● The input:
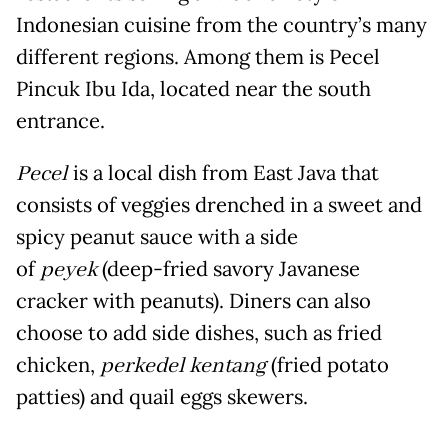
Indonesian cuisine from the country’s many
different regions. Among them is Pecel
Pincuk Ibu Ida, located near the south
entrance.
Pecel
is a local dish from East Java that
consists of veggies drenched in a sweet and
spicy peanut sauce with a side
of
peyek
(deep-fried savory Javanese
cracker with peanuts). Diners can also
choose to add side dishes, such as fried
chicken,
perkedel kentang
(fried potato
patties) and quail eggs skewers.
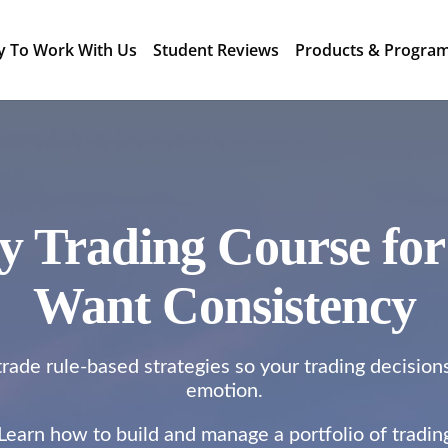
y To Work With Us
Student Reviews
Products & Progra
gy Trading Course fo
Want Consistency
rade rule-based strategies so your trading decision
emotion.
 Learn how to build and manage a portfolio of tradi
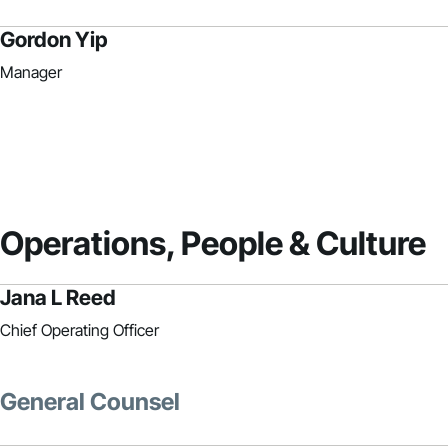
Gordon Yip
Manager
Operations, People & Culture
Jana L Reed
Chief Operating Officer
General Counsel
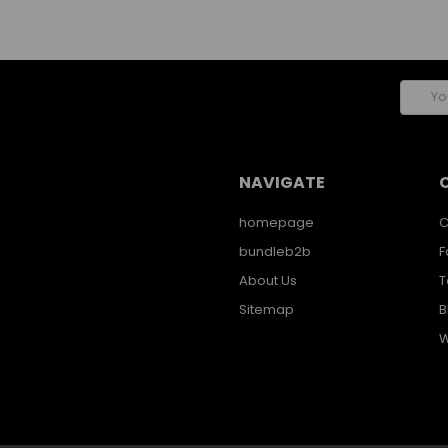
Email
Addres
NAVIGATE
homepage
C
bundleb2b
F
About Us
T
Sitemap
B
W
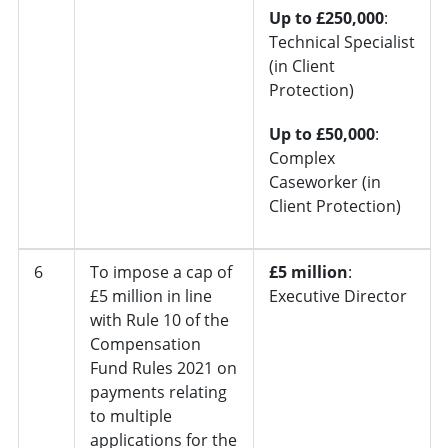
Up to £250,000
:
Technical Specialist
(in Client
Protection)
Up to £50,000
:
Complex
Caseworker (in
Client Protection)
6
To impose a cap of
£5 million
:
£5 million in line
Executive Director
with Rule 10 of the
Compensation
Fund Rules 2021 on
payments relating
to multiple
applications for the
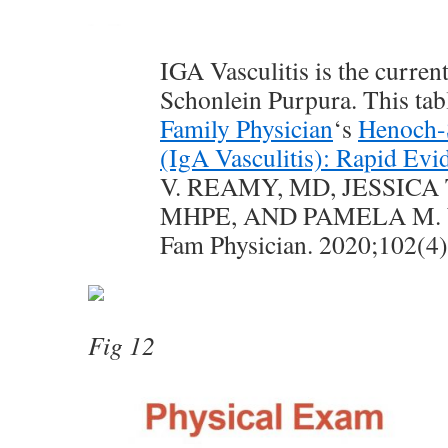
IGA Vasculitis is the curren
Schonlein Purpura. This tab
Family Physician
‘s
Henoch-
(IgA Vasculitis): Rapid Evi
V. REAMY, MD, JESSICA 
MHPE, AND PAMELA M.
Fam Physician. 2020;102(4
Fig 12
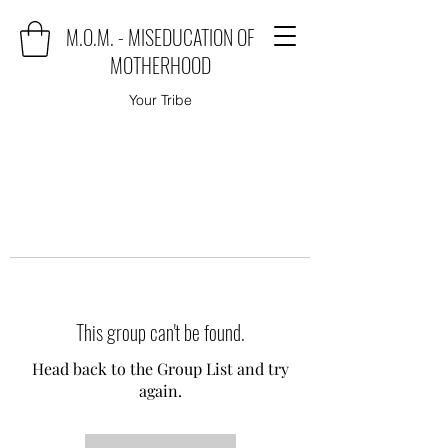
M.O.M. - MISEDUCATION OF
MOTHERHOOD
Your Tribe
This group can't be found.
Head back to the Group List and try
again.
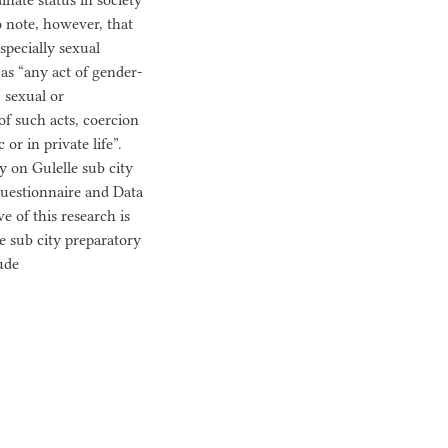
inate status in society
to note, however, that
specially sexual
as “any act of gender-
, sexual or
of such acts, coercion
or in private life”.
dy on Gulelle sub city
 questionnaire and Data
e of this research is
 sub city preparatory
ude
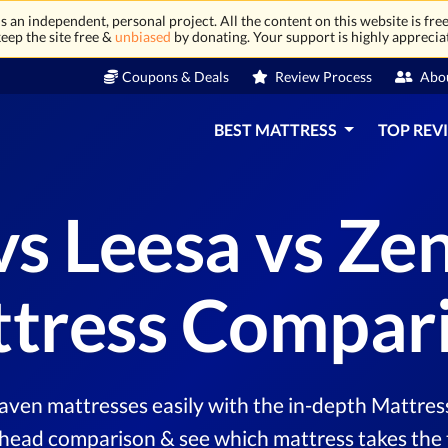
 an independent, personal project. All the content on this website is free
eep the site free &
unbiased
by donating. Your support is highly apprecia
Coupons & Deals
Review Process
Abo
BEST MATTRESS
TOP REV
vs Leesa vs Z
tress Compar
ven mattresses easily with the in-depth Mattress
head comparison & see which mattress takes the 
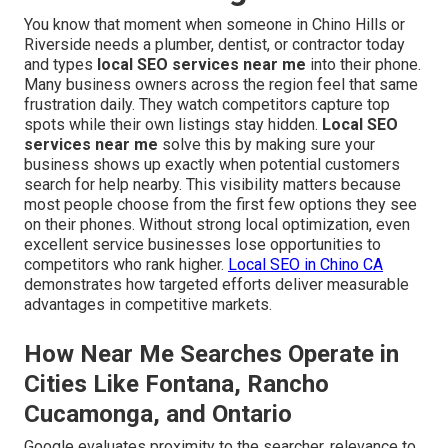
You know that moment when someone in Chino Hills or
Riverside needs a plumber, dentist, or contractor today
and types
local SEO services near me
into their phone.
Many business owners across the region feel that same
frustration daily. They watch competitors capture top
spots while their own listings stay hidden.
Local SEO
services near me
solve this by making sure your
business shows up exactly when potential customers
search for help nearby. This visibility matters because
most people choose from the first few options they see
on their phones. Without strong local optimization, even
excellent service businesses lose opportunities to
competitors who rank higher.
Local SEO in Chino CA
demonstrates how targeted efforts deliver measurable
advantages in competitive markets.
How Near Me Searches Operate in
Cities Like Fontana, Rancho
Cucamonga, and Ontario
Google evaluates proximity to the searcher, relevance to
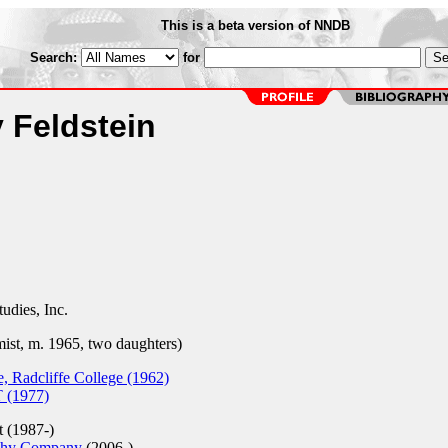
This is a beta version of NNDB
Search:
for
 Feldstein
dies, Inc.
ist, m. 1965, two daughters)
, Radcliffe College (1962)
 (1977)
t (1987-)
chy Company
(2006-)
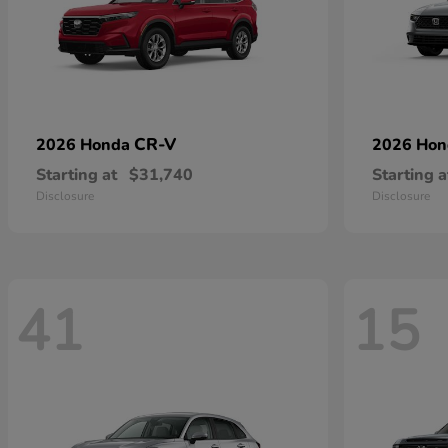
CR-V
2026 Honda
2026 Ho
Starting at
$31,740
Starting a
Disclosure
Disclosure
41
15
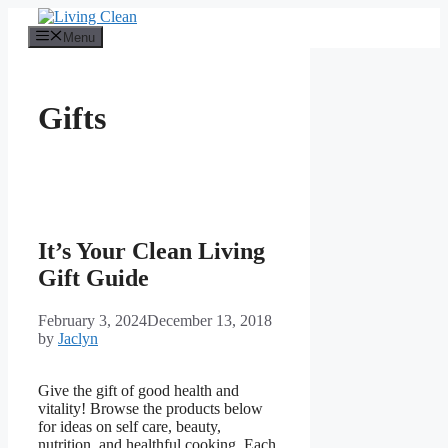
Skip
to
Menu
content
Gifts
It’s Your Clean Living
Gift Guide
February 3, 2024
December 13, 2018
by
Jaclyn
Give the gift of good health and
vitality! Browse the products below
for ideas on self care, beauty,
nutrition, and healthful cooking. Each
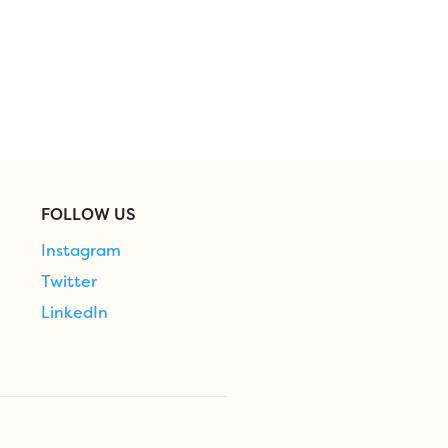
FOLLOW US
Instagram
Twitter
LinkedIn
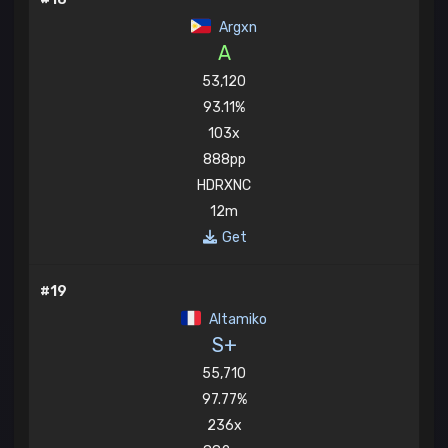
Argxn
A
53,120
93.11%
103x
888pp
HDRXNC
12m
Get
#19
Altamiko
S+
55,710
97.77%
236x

...

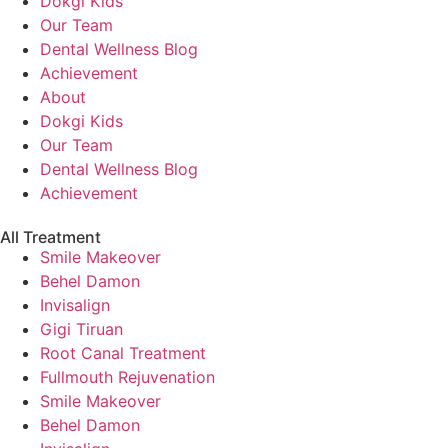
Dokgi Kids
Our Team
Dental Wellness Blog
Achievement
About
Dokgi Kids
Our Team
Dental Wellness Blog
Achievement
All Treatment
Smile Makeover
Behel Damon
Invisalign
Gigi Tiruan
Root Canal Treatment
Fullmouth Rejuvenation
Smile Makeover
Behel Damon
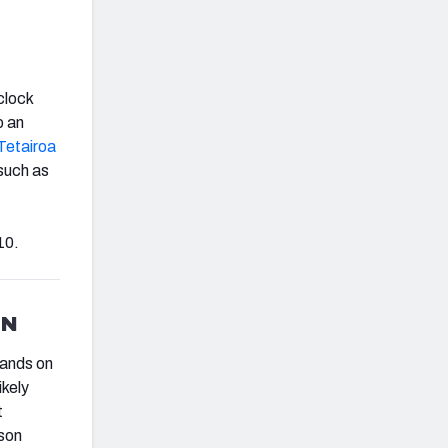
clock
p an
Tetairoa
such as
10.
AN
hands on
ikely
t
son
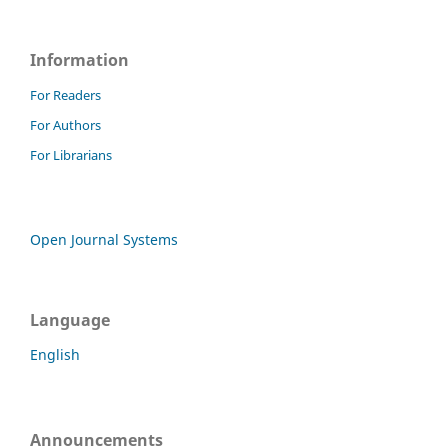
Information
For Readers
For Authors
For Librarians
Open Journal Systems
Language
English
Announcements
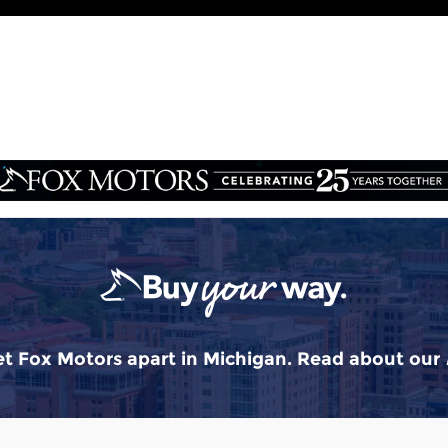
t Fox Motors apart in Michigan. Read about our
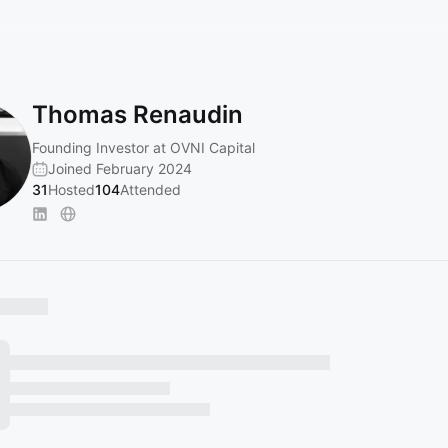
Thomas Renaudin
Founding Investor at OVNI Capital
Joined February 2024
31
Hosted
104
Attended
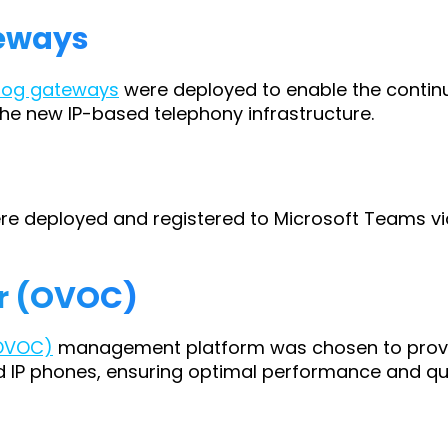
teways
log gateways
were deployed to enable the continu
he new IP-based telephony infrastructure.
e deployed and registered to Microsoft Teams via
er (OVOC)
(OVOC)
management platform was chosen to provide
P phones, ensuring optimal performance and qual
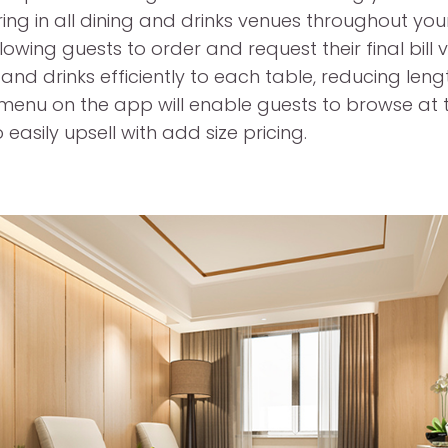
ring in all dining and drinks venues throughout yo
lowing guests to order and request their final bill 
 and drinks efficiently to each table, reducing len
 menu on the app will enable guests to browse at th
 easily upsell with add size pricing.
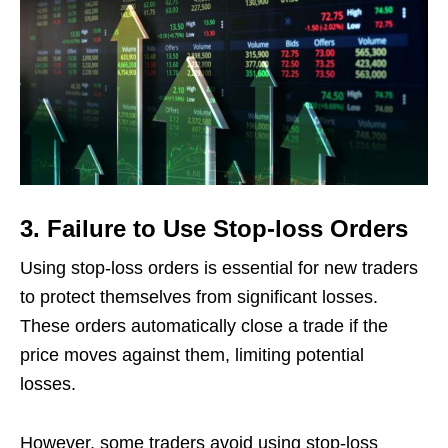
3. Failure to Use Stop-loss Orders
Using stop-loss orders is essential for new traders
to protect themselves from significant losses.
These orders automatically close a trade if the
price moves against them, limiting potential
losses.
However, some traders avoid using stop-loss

* * *

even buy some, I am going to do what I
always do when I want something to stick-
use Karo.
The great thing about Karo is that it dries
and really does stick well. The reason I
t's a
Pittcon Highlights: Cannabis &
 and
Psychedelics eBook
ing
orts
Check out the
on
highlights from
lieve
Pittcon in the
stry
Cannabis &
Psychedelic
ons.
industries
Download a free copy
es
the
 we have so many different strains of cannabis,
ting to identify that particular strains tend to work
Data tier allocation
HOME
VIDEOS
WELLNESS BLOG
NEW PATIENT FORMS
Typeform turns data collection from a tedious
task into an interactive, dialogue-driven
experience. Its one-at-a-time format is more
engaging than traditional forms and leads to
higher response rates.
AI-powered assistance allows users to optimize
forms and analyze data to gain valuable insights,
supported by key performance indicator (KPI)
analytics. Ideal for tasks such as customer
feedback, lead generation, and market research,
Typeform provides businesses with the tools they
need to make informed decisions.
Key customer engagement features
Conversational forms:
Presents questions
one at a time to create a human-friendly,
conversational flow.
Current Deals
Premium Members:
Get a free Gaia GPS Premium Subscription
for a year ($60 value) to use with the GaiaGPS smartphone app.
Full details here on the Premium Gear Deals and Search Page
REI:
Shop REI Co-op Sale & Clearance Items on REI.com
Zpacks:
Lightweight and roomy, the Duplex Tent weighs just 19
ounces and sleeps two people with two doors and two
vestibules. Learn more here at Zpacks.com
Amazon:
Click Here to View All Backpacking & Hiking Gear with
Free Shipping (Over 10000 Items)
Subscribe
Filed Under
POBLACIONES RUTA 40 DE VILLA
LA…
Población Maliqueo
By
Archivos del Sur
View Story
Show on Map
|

● What needs to be done: Within the listing above, the lines from the one with "Indonesian cuisine from the country’s many" through the one with "Want Consistency" are to be given again word for word. Do not include pictures.

● Response area:
Indonesian cuisine from the country’s many
different regions. Among them is Pecel
Pincuk Ibu Ida, located near the south
entrance.
Pecel
is a local dish from East Java that
consists of veggies drenched in a sweet and
spicy peanut sauce with a side
of
peyek
(deep-fried savory Javanese
cracker with peanuts). Diners can also
choose to add side dishes, such as fried
chicken,
perkedel kentang
(fried potato
patties) and quail eggs skewers.
y To Work With Us
Student Reviews
Products & Progra
gy Trading Course fo
Want Consistency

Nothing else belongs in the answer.